◆ **Page**
___
In many contexts, it means "whatever the user's default non-Unicode encoding happens to be", which is bad from a portability perspective. All too many file formats use one of these encodings, with no reliable way to determine which one.
The term is somewhat ambiguous. In the strictest sense, it refers to the so-called "ANSI" encodings such as Windows 1252, but it can also encompass many of the even-more-legacy MS-DOS encodings (a.k.a. "OEM" encodings) supported by Windows, such as CP437.
The native encoding of Windows NT-based systems is UTF-16 (or UCS-2 for very old systems), but that is usually not considered to be a "Windows encoding". Sufficiently modern versions of Windows even support various ways of using UTF-8 as a "legacy" encoding (as a systemwide locale setting, per-process using a manifest[1], or for C library functions, via setlocale[2]).
___
◆ **Data lines**
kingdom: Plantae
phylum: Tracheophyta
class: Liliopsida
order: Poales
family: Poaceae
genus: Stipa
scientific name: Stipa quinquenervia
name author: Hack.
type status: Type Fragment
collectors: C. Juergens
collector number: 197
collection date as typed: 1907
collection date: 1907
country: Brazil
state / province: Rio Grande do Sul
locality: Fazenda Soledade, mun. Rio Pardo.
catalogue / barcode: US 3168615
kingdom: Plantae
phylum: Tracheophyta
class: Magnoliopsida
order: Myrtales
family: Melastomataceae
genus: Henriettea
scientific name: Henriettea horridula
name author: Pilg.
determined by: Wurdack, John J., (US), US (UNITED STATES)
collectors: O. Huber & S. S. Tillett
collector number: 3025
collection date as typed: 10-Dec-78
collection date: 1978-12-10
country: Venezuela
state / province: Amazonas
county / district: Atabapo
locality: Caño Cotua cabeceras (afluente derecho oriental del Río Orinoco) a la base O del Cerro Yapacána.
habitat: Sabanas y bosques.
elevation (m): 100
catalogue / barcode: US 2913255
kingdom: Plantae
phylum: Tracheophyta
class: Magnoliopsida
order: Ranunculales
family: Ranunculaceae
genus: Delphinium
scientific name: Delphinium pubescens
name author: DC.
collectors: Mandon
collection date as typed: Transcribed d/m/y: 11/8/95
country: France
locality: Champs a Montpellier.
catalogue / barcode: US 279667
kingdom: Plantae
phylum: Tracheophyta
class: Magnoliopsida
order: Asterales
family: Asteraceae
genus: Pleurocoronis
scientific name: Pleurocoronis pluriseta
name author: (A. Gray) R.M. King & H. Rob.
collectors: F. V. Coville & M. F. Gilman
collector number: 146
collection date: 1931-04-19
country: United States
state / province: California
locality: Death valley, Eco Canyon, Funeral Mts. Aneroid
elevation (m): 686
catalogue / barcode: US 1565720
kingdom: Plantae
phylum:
___
◆ **What the exercise asks**
Reproduce the entire passage on Windows encodings word for word. The lines have no connection to the passage on Windows encodings.

◆ **Response to the exercise**
In many contexts, it means "whatever the user's default non-Unicode encoding happens to be", which is bad from a portability perspective. All too many file formats use one of these encodings, with no reliable way to determine which one.
The term is somewhat ambiguous. In the strictest sense, it refers to the so-called "ANSI" encodings such as Windows 1252, but it can also encompass many of the even-more-legacy MS-DOS encodings (a.k.a. "OEM" encodings) supported by Windows, such as CP437.
The native encoding of Windows NT-based systems is UTF-16 (or UCS-2 for very old systems), but that is usually not considered to be a "Windows encoding". Sufficiently modern versions of Windows even support various ways of using UTF-8 as a "legacy" encoding (as a systemwide locale setting, per-process using a manifest[1], or for C library functions, via setlocale[2]).